MorphSeek: Fine-grained Latent Representation-Level Policy Optimization for Deformable Image Registration

MorphSeek redefines deformable medical image registration as "policy optimization in the encoder's latent space"—attaching a Gaussian policy head to the top layer of a U-Net encoder to treat latent features as samplable actions. It first uses unsupervised warm-up to stabilize the latent space, then employs GRPO for multi-trajectory multi-step weakly supervised fine-tuning. Combined with LDVN to stabilize policy gradients in the tens-of-thousands-dimensional latent space, it improves Dice by 2–4% and reduces the folding rate (NJD) by 30–60% on three 3D registration benchmarks using minimal labels.

Principled Steering via Null-space Projection for Jailbreak Defense in Vision-Language Models

Ours proposes NullSteer, an activation steering defense framework based on null-space projection. By restricting steering operations within the null space of benign activations, it effectively defends against visual jailbreak attacks without compromising the model's general capabilities.

SafeGRPO: Self-Rewarded Multimodal Safety Alignment via Rule-Governed Policy Optimization

SafeGRPO integrates "verifiable rule-governed rewards" into GRPO, allowing Multimodal Large Language Models (MLLMs) to learn self-rewarded safety through a "step-guided reasoning process" (analyzing visual, text, and combined risks) without manual preference annotations. This approach enhances jailbreak defense, safety awareness, and stability across multiple safety benchmarks while minimizing degradation of general capabilities and avoiding excessive refusal.

Thinking with Frames: Generative Video Distortion Evaluation via Frame Reward Model

REACT is a frame-level reward model targeting "structural distortion" in generated videos. It establishes a taxonomy of eight distortion categories and labels 15,000 pairs of frame preference data. Using grounding reconstruction combined with Gemini-2.5-Pro, it synthesizes 6K CoT samples at low cost.

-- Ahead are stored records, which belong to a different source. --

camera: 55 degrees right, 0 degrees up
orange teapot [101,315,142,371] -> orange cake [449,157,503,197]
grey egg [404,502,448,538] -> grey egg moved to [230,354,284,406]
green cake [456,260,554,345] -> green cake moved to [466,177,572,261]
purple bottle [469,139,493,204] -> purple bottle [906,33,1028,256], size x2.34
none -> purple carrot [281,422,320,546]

Qwen2.5-VL-7B is trained in two stages via "Masked SFT + GRPO pairwise reward." During inference, a dynamic sampling mechanism focuses on frames most likely to be distorted, significantly outperforming existing video/image evaluators in both preference alignment and distortion identification.

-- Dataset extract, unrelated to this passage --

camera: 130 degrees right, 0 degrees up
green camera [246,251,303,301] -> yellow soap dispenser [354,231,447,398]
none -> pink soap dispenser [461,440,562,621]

Uncertainty-Aware Exploratory Direct Preference Optimization for Multimodal Large Language Models

UE-DPO shifts the optimization focus for hallucination suppression in Multimodal Large Language Models (MLLMs) from "visually sensitive tokens that the model already understands" to "critical cognitive blind-spot tokens that the model fails to comprehend." By quantifying these blind spots with token-level epistemic uncertainty, UE-DPO asymmetrically adjusts DPO gradient intensities for preferred and dispreferred branches. It outperforms similar methods like TPO and V-DPO on multiple hallucination benchmarks using significantly less data.

Unlocking Token Rewards via Training-Free Reward Attribution

P2T employs a first-order Taylor approximation to training-freely decompose "segment-level" rewards from existing Process Reward Models (PRMs) into individual tokens. With just a single forward and backward pass, it calculates token-level rewards for the entire sequence. Integrating this into GRPO accelerates math/multimodal reasoning RL convergence by approximately 4× and achieves a +11.5% improvement on AIME24 compared to outcome rewards.

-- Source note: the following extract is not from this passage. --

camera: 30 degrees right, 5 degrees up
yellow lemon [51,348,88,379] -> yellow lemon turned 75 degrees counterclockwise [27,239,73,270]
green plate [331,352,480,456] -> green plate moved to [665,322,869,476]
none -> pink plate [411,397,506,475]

Video-CoE: Reinforcing Video Event Prediction via Chain of Events

Addressing the issues where Multi-modal Large Language Models (MLLMs) lack logical reasoning and ignore visual content in Video Event Prediction (VEP), this paper proposes the Chain of Events (CoE) paradigm. It requires the model to segment videos into timestamped historical event chains and perform causal reasoning based on them. Through a two-stage training process (CoE-SFT for reasoning injection + CoE-GRPO for reinforcing event chain construction via dense rewards), Qwen2.5-VL-7B was improved from 52.9% to 75.0% on FutureBench, setting a new VEP SOTA.